Years ago, at the Ontario Science Center, I saw a massive traveling exhibit on Chinese culture, which included people demonstrating traditional crafts like double sided embroidery (boggling, especially when the pictures are completely different) and paper cutting. As a kid, I was completely entranced by the elaborate designs the artists were doing freehand with their tiny, tiny scissors and a tremendous amount of patience. Here's an example (click thumbnail):
On this side of the world, Nikki McClure does something similar, with a decidedly contemporary and Western spin (click the thumbnail for enlargement):
Her pieces may not have the same kind of delicacy or intricacy that the Chinese versions have, but they're equally intricate in their emotional content. The wider cuts and use of black and white make them look like ink drawings. What's interesting about McClure, at least for me, is that she's self-taught. Self-taught as I am too, I love to see people who haven't been through the art school mill making successful careers with their raw talent. One of the most talented artists I know, Adam Cvijanovic, who's finally making it very big, is also self-taught, and now teaching at Rhode Island School of Design. Seeing this kind of professionalism in self-taught artists always gives me hope. (Via Core77.)

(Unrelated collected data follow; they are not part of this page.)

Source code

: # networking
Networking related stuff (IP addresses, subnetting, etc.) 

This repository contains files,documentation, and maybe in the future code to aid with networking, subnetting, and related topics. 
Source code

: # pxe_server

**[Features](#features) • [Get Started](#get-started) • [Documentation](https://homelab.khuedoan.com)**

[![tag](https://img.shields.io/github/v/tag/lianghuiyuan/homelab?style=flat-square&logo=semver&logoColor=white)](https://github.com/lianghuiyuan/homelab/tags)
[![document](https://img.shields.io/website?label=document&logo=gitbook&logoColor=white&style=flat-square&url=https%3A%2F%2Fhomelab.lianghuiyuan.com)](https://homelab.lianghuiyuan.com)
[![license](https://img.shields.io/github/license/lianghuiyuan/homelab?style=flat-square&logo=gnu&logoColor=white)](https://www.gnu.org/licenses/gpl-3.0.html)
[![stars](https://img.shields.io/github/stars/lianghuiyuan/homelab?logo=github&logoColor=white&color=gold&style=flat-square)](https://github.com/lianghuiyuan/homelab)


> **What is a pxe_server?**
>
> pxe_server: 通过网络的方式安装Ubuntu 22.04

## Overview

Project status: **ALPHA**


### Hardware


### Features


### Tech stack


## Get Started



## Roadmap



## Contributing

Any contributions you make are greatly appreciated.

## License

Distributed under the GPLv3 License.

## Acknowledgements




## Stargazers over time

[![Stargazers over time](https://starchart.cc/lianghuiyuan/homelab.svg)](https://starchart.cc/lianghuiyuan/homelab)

And then Kako Ueda's work showed up on the ever-fascinating Phantasmaphile. They're a slightly different variation on the theme. They have the same intricacy you see in the Chinese paper cuts, but a completely different sensibility. Most of her work is monochrome, in black or red, but a few pieces are multicolored like this one, which is something you don't see often in this kind of art.
I saw Beatrice Coron's work a few years ago at one of the annual Center for Book Arts holiday shows and recognized it immediately when I saw it again on the web. She has a very distinctive style, and she works also on tyvek. What I like about her work is its very large scale. In one series, she's taken it upon herself to do silhouettes of people going about their lives in apartment buildings. Scads of apartment buildings. It's a bit like Robert Doisneau's The Lodgers, on a huge scale. (click thumbnail)
Chris Natrop has this kind of multi-colored, multi-layered and much more abstract thing going on. This one strikes me as whimsical and yet a little creepy somehow. It's quite varied and some of it far more intricate and he's not averse to adding a little paint or tape or glitter nail polish, even.. Many of the pieces are hung several inches out from a colored background so you get color through the cuts and the shadow also becomes part of the piece.
And who knew there was a Guild ofAmerican Papercutters? Now you do. (Beatrice Coron and Chris Natrop via Painting Speech.)
I love this stuff, but it's safe to say I'd never do it. No patience. And besides, it requires the use of sharp things, so no doubt it would be death by a thousands cuts for me.